ASSIGNED TASK A>
Do these statements agree with the passage on network protocols below? Answer yes or no for each and quote the words of the passage that decide it. (i) Images are sent along with the HTML page. (ii) A correct HTTP request results in the code 200. (iii) The RoboCup server is written in C++.
ASSIGNED TASK B>
In the passage on network protocols below, what do the functions wait_time_read and wait_time_write return if the time limit has passed?

READING PASSAGE>

Connection closed by foreign host.

The connection closes once the page has been copied. The base protocol is in text mode so that the language may be interpreted. Note that images are not transmitted with the page. It is up to the browser, when analyzing the syntax of the HTML page, to observe anchors and images (see the IMG tags in the transmitted page). At this time, the browser sends a new request for each image encountered in the HTML source; there is a new connection for each image. The images are displayed when they are received. For this reason, images are often displayed in parallel.

The HTTP protocol is simple enough, but it transports information in the HTML language, which is more complex.

Protocols with Acknowledgement and Time Limits

When a protocol is complex, it is useful that the receiver of a message indicate to the sender that it has received the message and that it is grammatically correct. The client blocks while waiting for a response before working on its tasks. If the part of the server handling this request has a difficulty interpreting the message, the server must indicate this fact to the client rather than ignoring the request. The HTTP protocol has a system of error codes. A correct request results in the code 200. A badly-formed request or a request for an unauthorized page results in an error code 4xx or 5xx according to the nature of the error. These error codes allow the client to know what to do and allow the server to record the details of such incidents in its log files.

When the server is in an inconsistent state, it can always accept a connection from a client, but risks never sending it a response over the socket. For avoiding these blocking waits, it is useful to fix a limit to the time for transmission of the response. After this time has elapsed, the client supposes that the server is no longer responding. Then the client can close this connection in order to go on to its other work. This is how WWW browsers work. When a request has no response after a certain time, the browser decides to indicate that to the user. Objective CAML has input-output with time limits. In the Thread library, the functions wait_time_read and wait_time_write suspend execution until a character can be read or written, within a certain time limit. As input, these function take a file descriptor and a time limit in seconds: Unix.file_descr -> float -> bool. If the time limit has passed, the function returns false, otherwise the I/O is processed.

Transmitting Values in their Internal Representation

The interest in transmission of internal values comes from simplifying the protocol. There is no longer any need to encode and decode data in a textual format. The inherent difficulty in sending and receiving values in their internal representation are the same as those encountered for persistent values (see the Marshal library, page ??). In effect, reading or writing a value in a file is equivalent to receiving the same value over a socket.

Functional Values

In the case of transmitting a closure between two Objective CAML programs, the code in the closure is not sent, only its environment and its code pointer (see figure 12.9 page ??). For this strategy to work, it is necessary that the server possess the same code in the same memory location. This implies that the same program is running on the server as on the client. Nothing, however, prevents the two programs from running different parts of the code at the same time. We adapt the matrix calculation service by sending a closure with an environment containing the data for calculation. When it is received, the server applies this closure to () and the calculation begins.

Interoperating with Different Languages

The interest in text protocols is that they are independent of implementation languages for clients and servers. In effect, the ASCII code is always known by programming languages. Therefore, it is up to the client and to the server to analyze syntactically the strings of characters transmitted. An example of such an open protocol is the simulation of soccer players called RoboCup.

Soccer Robots

A soccer team plays against another team. Each member of the team is a client of a referee server. The players on the same team cannot communicate directly with each other. They must send information through the server, which retransmits the dialog. The server shows a part of the field, according to the player's position. All these communications follow a text protocol. A Web page that describes the protocol, the server, and certain clients:

Link

http://www.robocup.org/

The server is written in C. The clients are written in different languages: C, C++, SmallTalk, Objective CAML, etc. Nothing prevents a team from fielding players written in different languages.

This protocol responds to the interoperability needs between programs in different implementation languages. It is relatively simple, but it requires a particular syntax analyzer for each family of languages.

DATA>
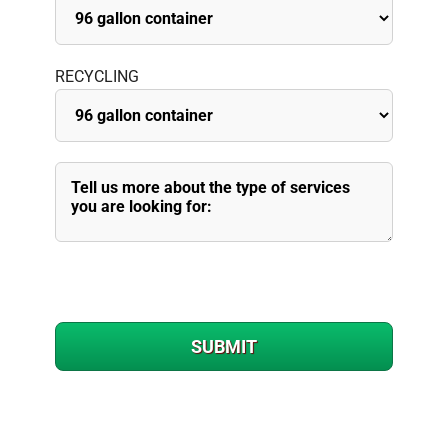
RECYCLING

ANSWER SPACE A>
(i) No: "Note that images are not transmitted with the page."
(ii) Yes: "A correct request results in the code 200."
(iii) No: "The server is written in C."

ANSWER SPACE B>
They return false.